- **Da fare**:
[a] Estrai dal brano su Jesmyn Ward il tratto che va da “Quello che colpisce” fino a “senso della famiglia.” compreso, senza cambiare nulla.
[b] Continua il brano su Jesmyn Ward, ripartendo subito dopo la sua ultima frase.

- **Brano fornito**:
******************************

La sopravvissuta Jesmyn dovrà sopravvivere un’altra volta, sotto il peso delle morti, che in soli cinque anni si troverà a dover sostenere emotivamente, morti determinate da fattori sociali: il razzismo, la dispersione scolastica, la precarietà lavorativa e sentimentale, che minerà le famiglie dall’interno, compresa quella della scrittrice. Il racconto di queste cinque morti diventa dunque una critica dura e graffiante per quella stessa comunità: “Bloccati dalla povertà, dalla storia e dal razzismo, dentro stavamo morendo tutti”.

Quello che colpisce tuttavia è la capacità della scrittrice di non sfociare nel patetismo, la ricerca di una propria via di riscatto attraverso il potere della letteratura e della scrittura (“mi vanto di conoscere le parole, di saperle usare perché lavorino per me”), il tentativo di inventarsi una identità personale, per onorare la madre, di cui celebra nel libro la forza di donna rimasta sola con quattro figli, e per onorare insieme tutte le donne della sua famiglia, che dovevano acquisire una forza disumana e alimentare da sole il senso della famiglia.

Le morti vengono raccontate a ritroso, partendo dalla più recente e terminando con la prima avvenuta, proprio quella del fratello della Ward, Joshua, per un incidente causato da un uomo ubriaco: “Il conducente ubriaco aveva una quarantina d’anni ed era ubriaco. Mio fratello ne aveva diciannove ed era nero. Fu condannato a cinque anni. Cinque cazzo di anni, pensai. Ecco quanto vale la vita di mio fratello in Mississippi. Cinque anni.”

******************************

- **Dati forniti**:

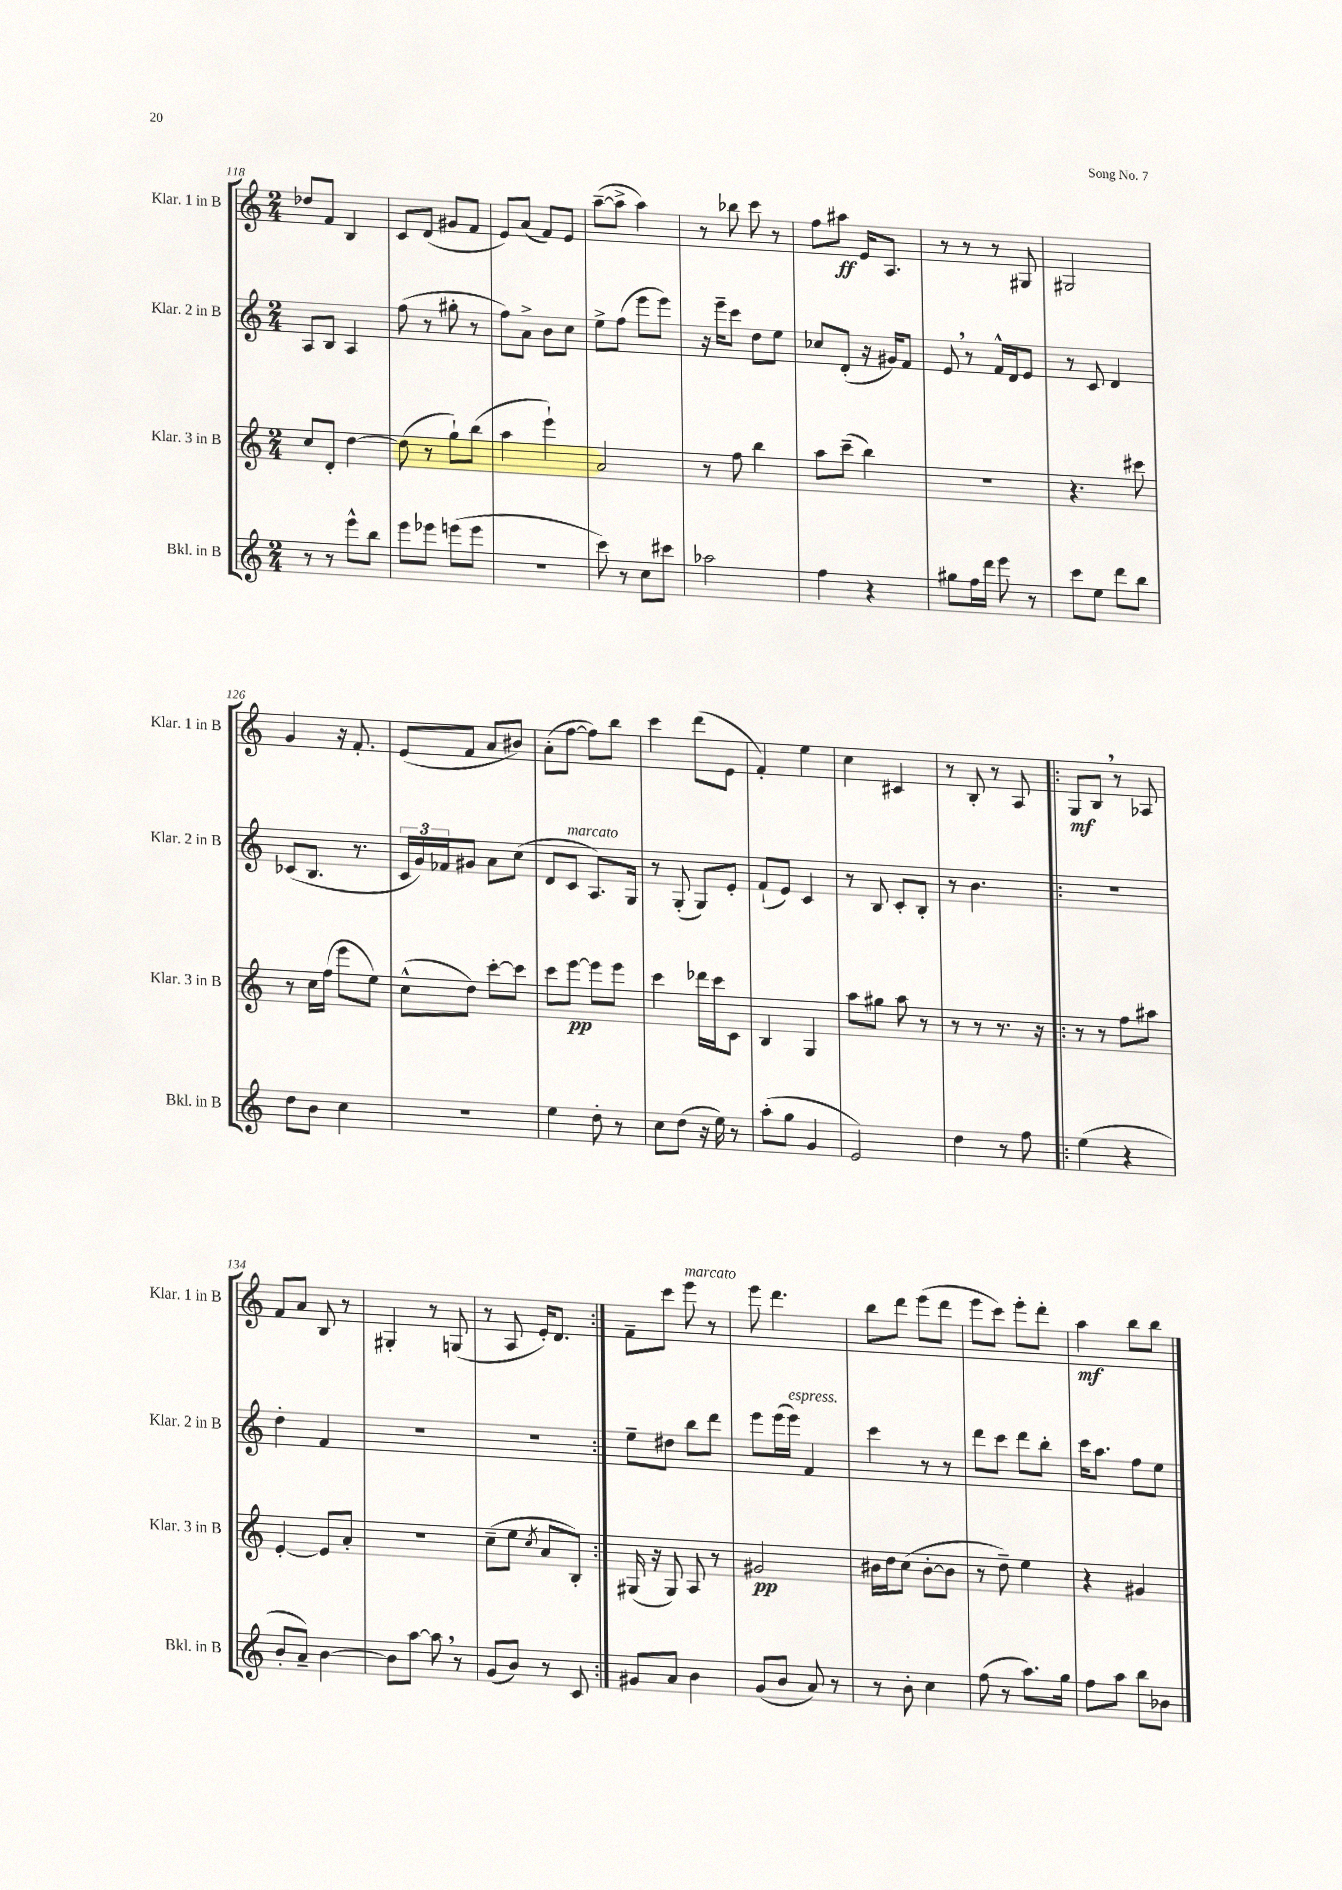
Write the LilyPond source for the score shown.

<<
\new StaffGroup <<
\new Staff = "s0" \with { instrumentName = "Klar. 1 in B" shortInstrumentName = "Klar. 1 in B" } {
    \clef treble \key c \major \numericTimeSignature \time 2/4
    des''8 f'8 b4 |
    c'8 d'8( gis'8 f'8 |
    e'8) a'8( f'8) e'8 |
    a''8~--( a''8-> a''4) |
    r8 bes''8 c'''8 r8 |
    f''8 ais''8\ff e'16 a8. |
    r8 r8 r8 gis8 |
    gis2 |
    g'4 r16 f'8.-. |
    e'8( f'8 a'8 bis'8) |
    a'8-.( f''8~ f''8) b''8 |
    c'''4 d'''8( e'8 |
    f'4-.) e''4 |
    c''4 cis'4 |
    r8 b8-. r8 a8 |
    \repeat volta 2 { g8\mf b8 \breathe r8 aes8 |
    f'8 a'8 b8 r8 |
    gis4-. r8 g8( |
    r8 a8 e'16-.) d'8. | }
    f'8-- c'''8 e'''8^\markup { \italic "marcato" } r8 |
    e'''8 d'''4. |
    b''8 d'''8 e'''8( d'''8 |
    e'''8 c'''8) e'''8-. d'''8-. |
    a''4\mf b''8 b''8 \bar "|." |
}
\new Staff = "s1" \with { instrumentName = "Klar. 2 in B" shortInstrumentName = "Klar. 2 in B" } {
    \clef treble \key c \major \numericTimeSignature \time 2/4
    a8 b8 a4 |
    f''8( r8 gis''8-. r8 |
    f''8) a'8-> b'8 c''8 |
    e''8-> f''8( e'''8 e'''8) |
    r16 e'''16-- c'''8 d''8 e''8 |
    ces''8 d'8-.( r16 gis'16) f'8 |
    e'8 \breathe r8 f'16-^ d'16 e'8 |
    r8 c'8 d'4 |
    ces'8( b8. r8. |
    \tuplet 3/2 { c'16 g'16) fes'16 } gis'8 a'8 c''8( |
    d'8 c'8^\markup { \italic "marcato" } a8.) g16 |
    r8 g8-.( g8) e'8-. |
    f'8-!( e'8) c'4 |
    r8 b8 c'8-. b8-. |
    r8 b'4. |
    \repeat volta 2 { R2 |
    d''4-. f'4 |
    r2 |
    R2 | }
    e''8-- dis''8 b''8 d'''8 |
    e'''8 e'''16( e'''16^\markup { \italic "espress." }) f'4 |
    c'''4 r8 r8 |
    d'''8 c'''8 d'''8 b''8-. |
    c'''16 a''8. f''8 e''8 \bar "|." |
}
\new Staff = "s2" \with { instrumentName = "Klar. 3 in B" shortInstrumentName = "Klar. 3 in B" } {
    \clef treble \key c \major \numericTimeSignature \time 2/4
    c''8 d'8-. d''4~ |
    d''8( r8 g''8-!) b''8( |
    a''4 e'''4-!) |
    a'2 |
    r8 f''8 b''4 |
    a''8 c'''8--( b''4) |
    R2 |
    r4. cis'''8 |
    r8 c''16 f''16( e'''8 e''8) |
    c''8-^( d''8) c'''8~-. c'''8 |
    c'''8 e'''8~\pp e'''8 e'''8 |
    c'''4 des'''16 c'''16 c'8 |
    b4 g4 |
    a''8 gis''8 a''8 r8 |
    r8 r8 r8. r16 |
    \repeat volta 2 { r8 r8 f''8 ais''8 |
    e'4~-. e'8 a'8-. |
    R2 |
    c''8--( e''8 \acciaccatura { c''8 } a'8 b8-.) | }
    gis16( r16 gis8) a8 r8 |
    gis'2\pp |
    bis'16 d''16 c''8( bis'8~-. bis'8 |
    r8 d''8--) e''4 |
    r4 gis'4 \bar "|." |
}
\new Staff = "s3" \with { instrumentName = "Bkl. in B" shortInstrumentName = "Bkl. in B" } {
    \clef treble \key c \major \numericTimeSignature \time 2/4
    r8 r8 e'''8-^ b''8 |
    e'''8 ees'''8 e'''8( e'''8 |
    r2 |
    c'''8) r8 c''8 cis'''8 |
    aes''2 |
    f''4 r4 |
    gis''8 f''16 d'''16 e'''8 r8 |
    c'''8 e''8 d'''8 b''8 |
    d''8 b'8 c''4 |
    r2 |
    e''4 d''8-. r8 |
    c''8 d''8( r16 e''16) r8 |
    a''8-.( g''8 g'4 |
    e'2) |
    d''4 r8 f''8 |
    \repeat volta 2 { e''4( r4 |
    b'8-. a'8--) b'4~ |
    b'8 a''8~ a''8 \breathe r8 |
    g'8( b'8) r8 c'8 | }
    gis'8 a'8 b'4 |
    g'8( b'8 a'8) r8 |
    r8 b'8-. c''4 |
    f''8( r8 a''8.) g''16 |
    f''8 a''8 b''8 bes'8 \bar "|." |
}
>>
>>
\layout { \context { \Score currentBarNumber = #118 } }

******************************

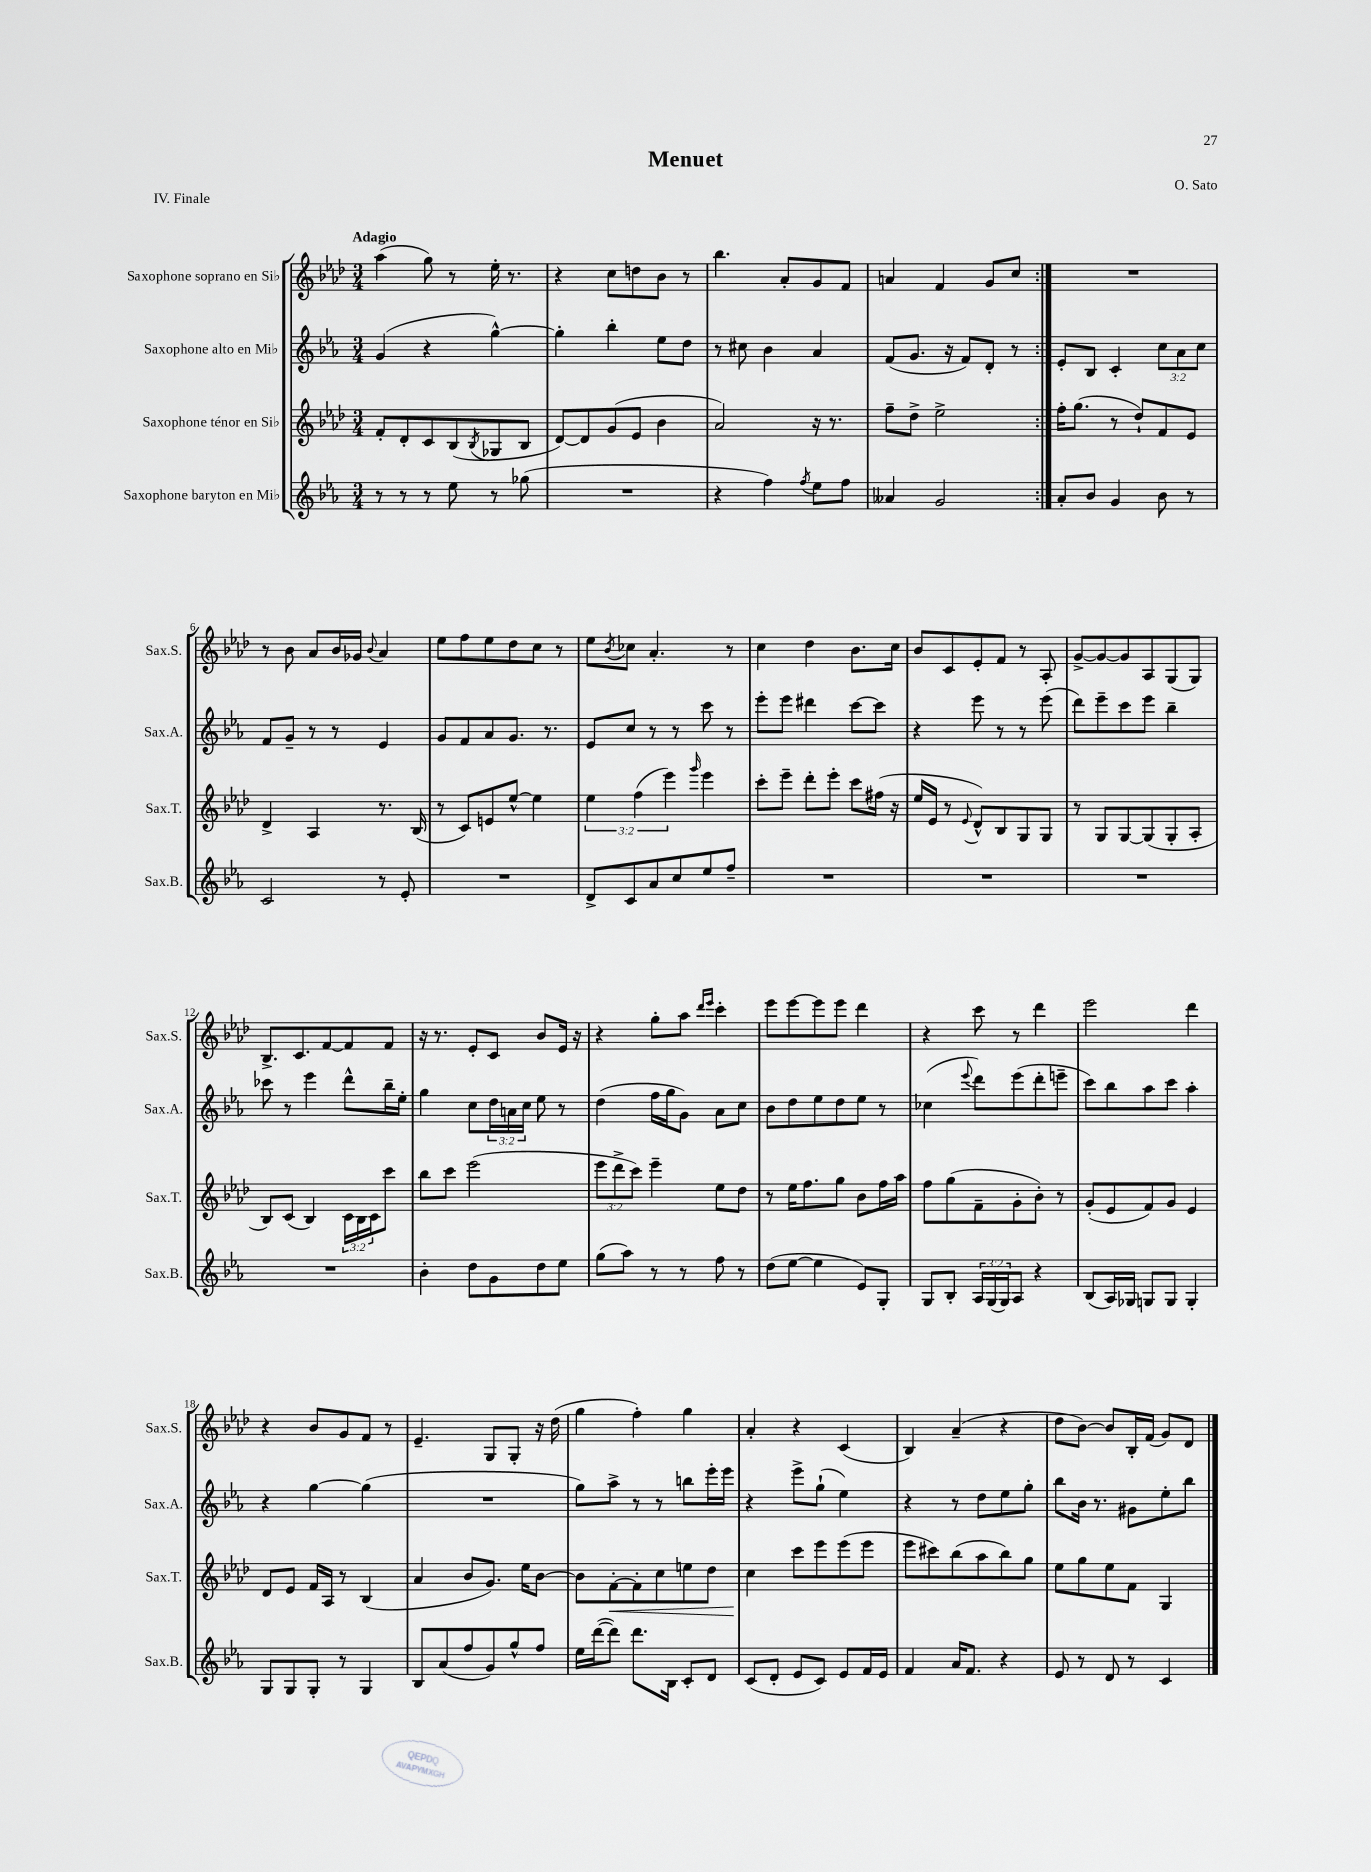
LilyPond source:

******************************

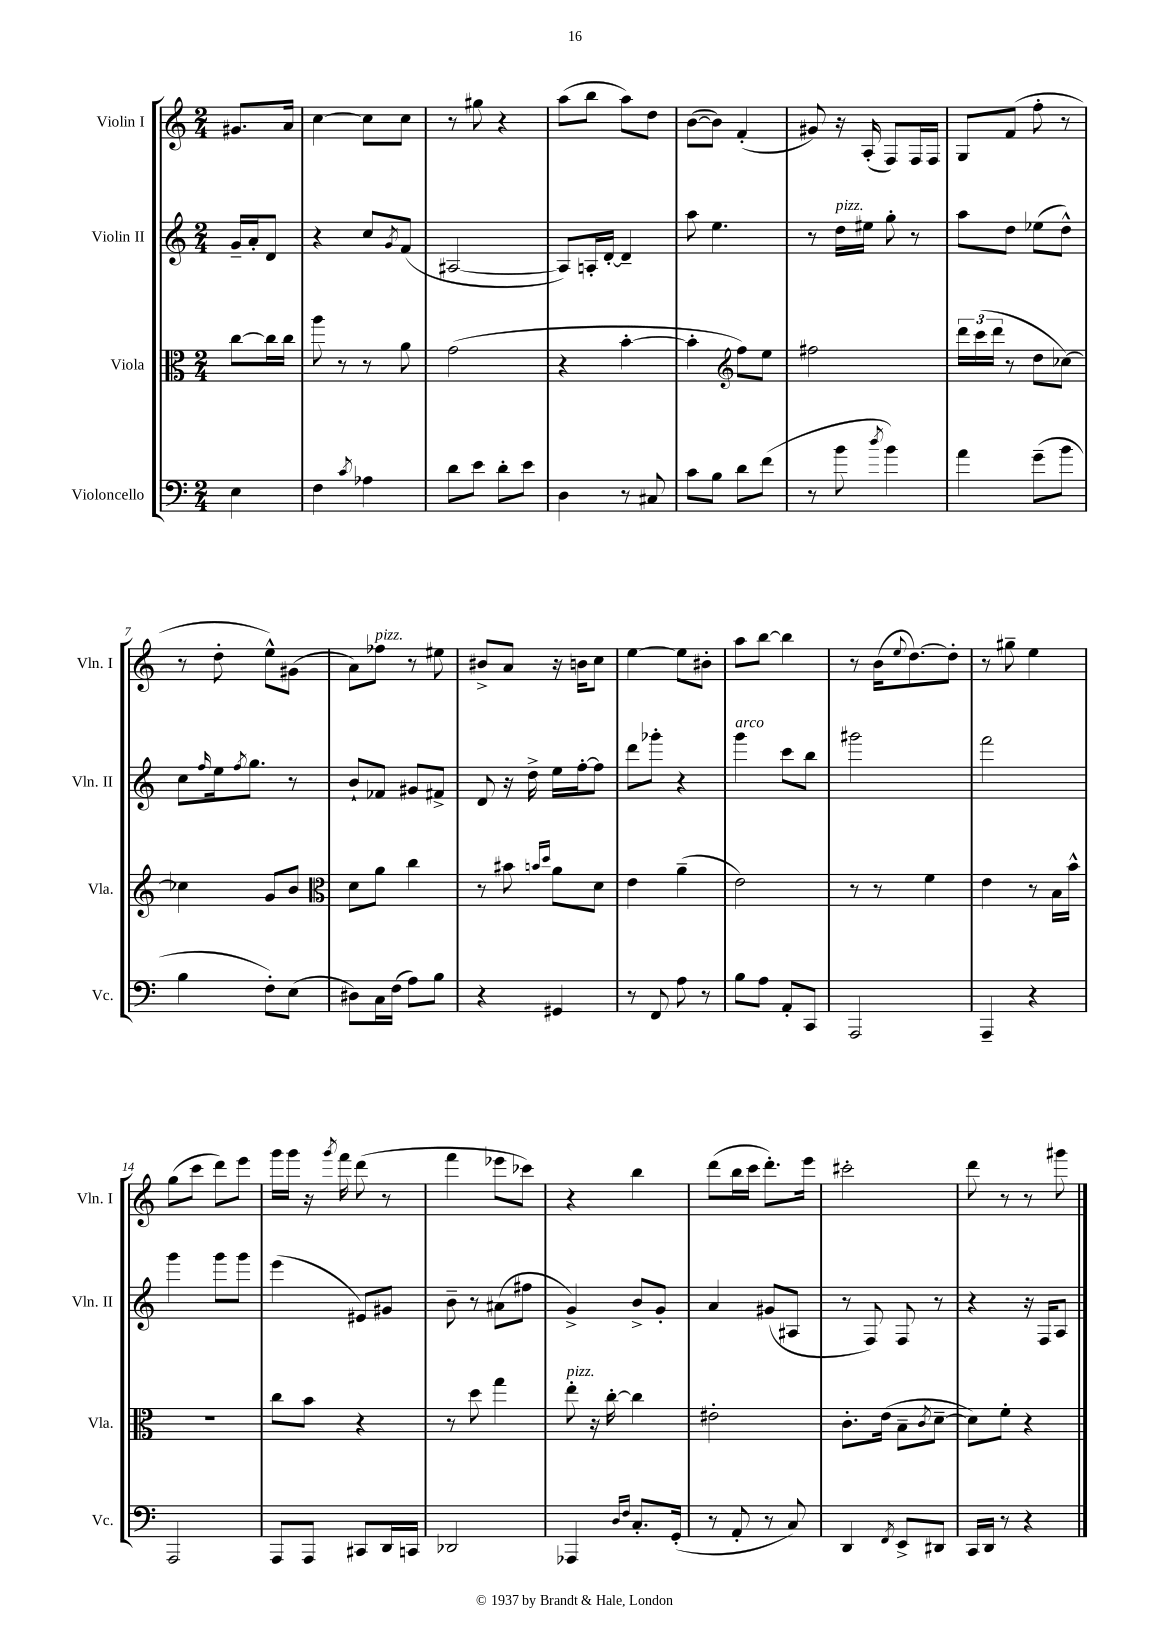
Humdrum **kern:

******************************

- **Risposte**:
[a]
Quello che colpisce tuttavia è la capacità della scrittrice di non sfociare nel patetismo, la ricerca di una propria via di riscatto attraverso il potere della letteratura e della scrittura (“mi vanto di conoscere le parole, di saperle usare perché lavorino per me”), il tentativo di inventarsi una identità personale, per onorare la madre, di cui celebra nel libro la forza di donna rimasta sola con quattro figli, e per onorare insieme tutte le donne della sua famiglia, che dovevano acquisire una forza disumana e alimentare da sole il senso della famiglia.

[b]
“Sotto la falce” è un testo pieno di dolore e di ferite aperte. “È un libro che nasce da un'esigenza che si sente urlare, costante e inesorabile, in sottofondo.” È un libro per chi non ha paura di commuoversi e piangere, è un libro che ti consegna il compito di ricordare Joshua, Ronald, C.J., Demond e Roger, diventate alla fine della lettura persone reali anche per noi. Soffriamo anche noi, perché non è mai accettabile che muoia una persona giovane.

Leopardi pone ad apertura di Amore e morte l'epigrafe menandrea “Muor govane colui che al cielo è caro”: il motivo della morte precoce (thanatos aoros o mors immatura) nasce forse proprio per cessare di lamentare l’aspetto innaturale e scandaloso di tali accadimenti. Questo topos ci ricorda che solo la letteratura può riscattare queste morti, e così infatti accade. Struggenti e profetiche a tal riguardo le parole che il giovane Demond dice alla Ward: “Dovresti scrivere un libro sulla mia vita”. “Dici?” risi di nuovo. Sentivo spesso questa frase quando ero a casa. La maggior parte degli uomini che conoscevo, spacciatori o puritani, credevano che le loro storie fossero talmente importanti da dover essere raccontate. All’epoca ci ridevo su. Adesso che queste storie le sto scrivendo, vedo la verità di quelle richieste”.